9. Tersangka I Maskam alias Kam bin Siun, Tersangka II Agus Mayadi Alias Agus bin Udin, Tersangka III Subaidi alias Bedi bin Mahidi dari Kejari Lombok Timur, melanggar Pasal 363 Ayat (1) ke-4 KUHP tentang Pencurian dengan Pemberatan.
10. Tersangka Ismail Madjid bin Sukarmin dari Kejari Grobogan, melanggar Pasal 363 Ayat (1) Angka 3 KUHP tentang Pencurian dengan Pemberatan.
11. Tersangka Khairurraziqin alias Ros bin Haji Muh.

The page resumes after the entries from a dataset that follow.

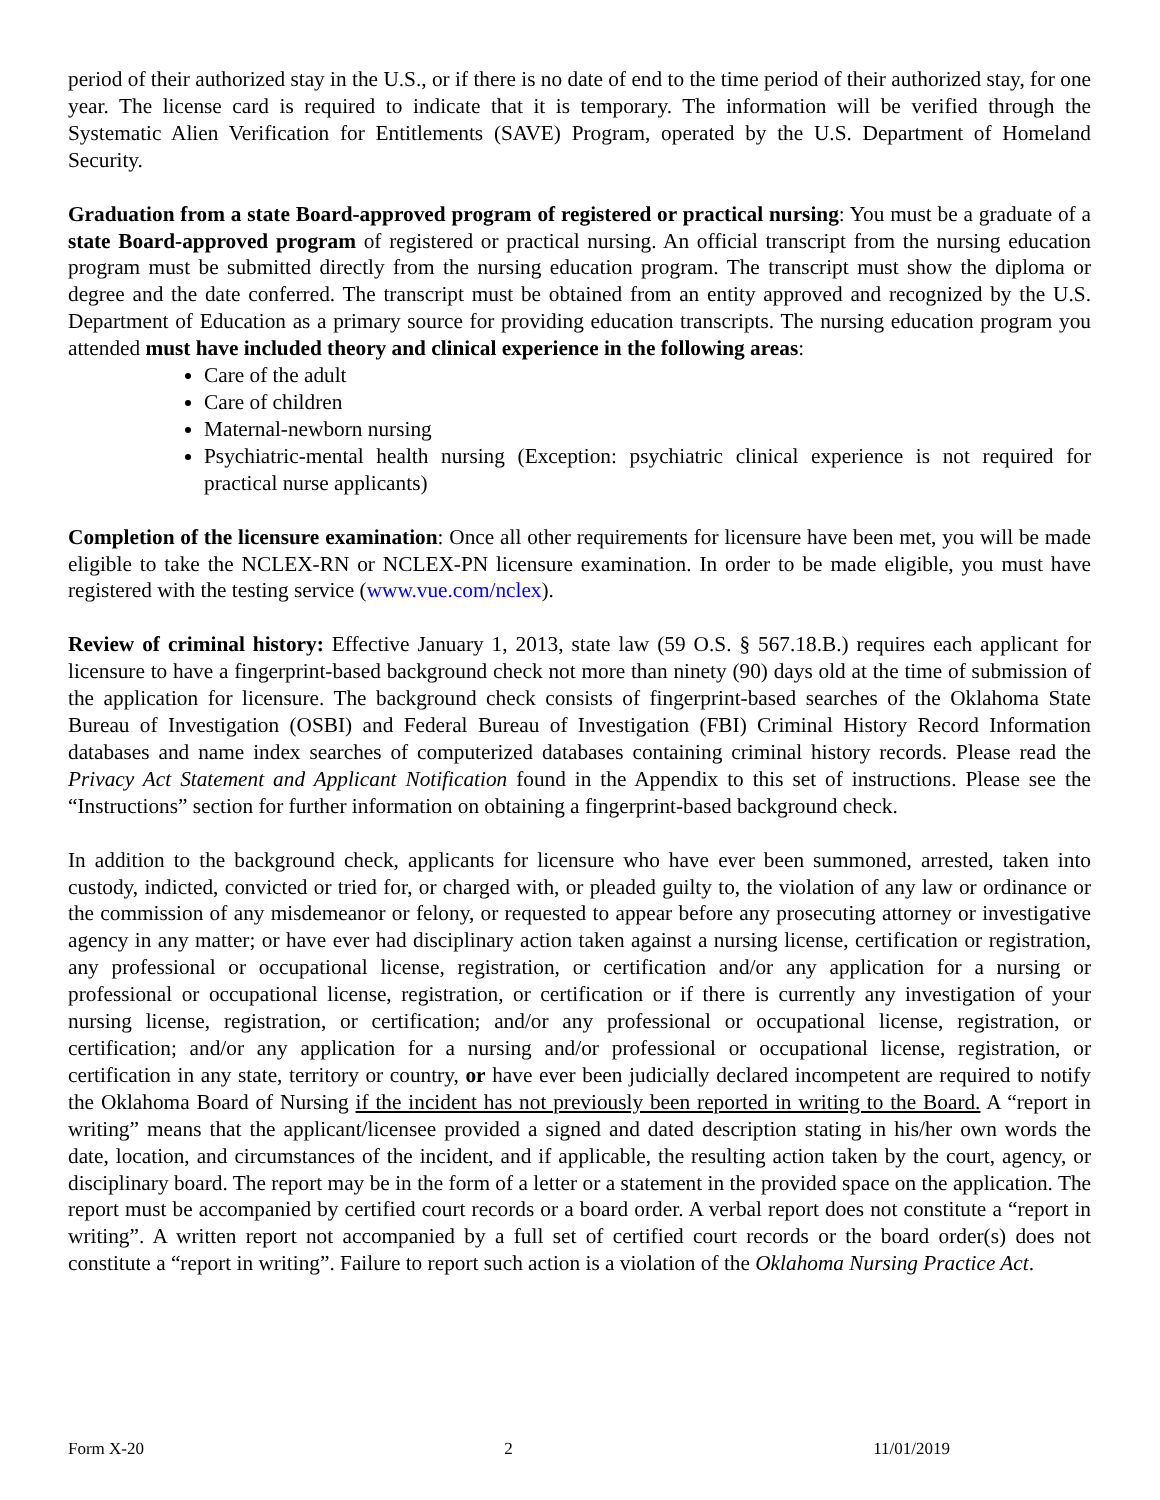period of their authorized stay in the U.S., or if there is no date of end to the time period of their authorized stay, for one year. The license card is required to indicate that it is temporary. The information will be verified through the Systematic Alien Verification for Entitlements (SAVE) Program, operated by the U.S. Department of Homeland Security.
Graduation from a state Board-approved program of registered or practical nursing: You must be a graduate of a state Board-approved program of registered or practical nursing. An official transcript from the nursing education program must be submitted directly from the nursing education program. The transcript must show the diploma or degree and the date conferred. The transcript must be obtained from an entity approved and recognized by the U.S. Department of Education as a primary source for providing education transcripts. The nursing education program you attended must have included theory and clinical experience in the following areas:
Care of the adult
Care of children
Maternal-newborn nursing
Psychiatric-mental health nursing (Exception: psychiatric clinical experience is not required for practical nurse applicants)
Completion of the licensure examination: Once all other requirements for licensure have been met, you will be made eligible to take the NCLEX-RN or NCLEX-PN licensure examination. In order to be made eligible, you must have registered with the testing service (www.vue.com/nclex).
Review of criminal history: Effective January 1, 2013, state law (59 O.S. § 567.18.B.) requires each applicant for licensure to have a fingerprint-based background check not more than ninety (90) days old at the time of submission of the application for licensure. The background check consists of fingerprint-based searches of the Oklahoma State Bureau of Investigation (OSBI) and Federal Bureau of Investigation (FBI) Criminal History Record Information databases and name index searches of computerized databases containing criminal history records. Please read the Privacy Act Statement and Applicant Notification found in the Appendix to this set of instructions. Please see the “Instructions” section for further information on obtaining a fingerprint-based background check.
In addition to the background check, applicants for licensure who have ever been summoned, arrested, taken into custody, indicted, convicted or tried for, or charged with, or pleaded guilty to, the violation of any law or ordinance or the commission of any misdemeanor or felony, or requested to appear before any prosecuting attorney or investigative agency in any matter; or have ever had disciplinary action taken against a nursing license, certification or registration, any professional or occupational license, registration, or certification and/or any application for a nursing or professional or occupational license, registration, or certification or if there is currently any investigation of your nursing license, registration, or certification; and/or any professional or occupational license, registration, or certification; and/or any application for a nursing and/or professional or occupational license, registration, or certification in any state, territory or country, or have ever been judicially declared incompetent are required to notify the Oklahoma Board of Nursing if the incident has not previously been reported in writing to the Board. A “report in writing” means that the applicant/licensee provided a signed and dated description stating in his/her own words the date, location, and circumstances of the incident, and if applicable, the resulting action taken by the court, agency, or disciplinary board. The report may be in the form of a letter or a statement in the provided space on the application. The report must be accompanied by certified court records or a board order. A verbal report does not constitute a “report in writing”. A written report not accompanied by a full set of certified court records or the board order(s) does not constitute a “report in writing”. Failure to report such action is a violation of the Oklahoma Nursing Practice Act.
Form X-20 2 11/01/2019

Ali dari Kejari Lombok Timur, melanggar Pasal 480 ke-1 KUHP tentang Penadahan.
12. Tersangka A. Nur Ichsan bin Sumi (Alm) dari Kejari Grobogan, melanggar Pasal 480 ke-1 KUHP tentang Penadahan.
Alasan pemberian penghentian penuntutan berdasarkan keadilan restoratif ini, antara lain:
• Telah dilaksanakan proses perdamaian dimana Tersangka telah meminta maaf dan korban sudah memberikan permohonan maaf;
• Tersangka belum pernah dihukum;
• Tersangka baru pertama kali melakukan perbuatan pidana;
• Ancaman pidana denda atau penjara tidak lebih dari 5 (lima) tahun;
• Tersangka berjanji tidak akan lagi mengulangi perbuatannya;
• Proses perdamaian dilakukan secara sukarela dengan musyawarah untuk mufakat, tanpa tekanan, paksaan, dan intimidasi;
• Tersangka dan korban setuju untuk tidak melanjutkan permasalahan ke persidangan karena tidak akan membawa manfaat yang lebih besar;
• Pertimbangan sosiologis;
• Masyarakat merespon positif.
Selanjutnya Jampidum Asep Mulyana memerintahkan para Kajari untuk menerbitkan Surat Ketetapan Penghentian Penuntutan (SKP2) Berdasarkan Keadilan Restoratif atau Restorative Justice (RJ).
“Hal ini sesuai Peraturan Kejaksaan Republik Indonesia Nomor 15 Tahun 2020 dan Surat Edaran JAM-Pidum Nomor: 01/E/EJP/02/2022 tanggal 10 Februari 2022 tentang Pelaksanaan Penghentian Penuntutan Berdasarkan Keadilan Restoratif sebagai perwujudan kepastian hukum,” pungkas JAM-Pidum. (bha/kp/agazali).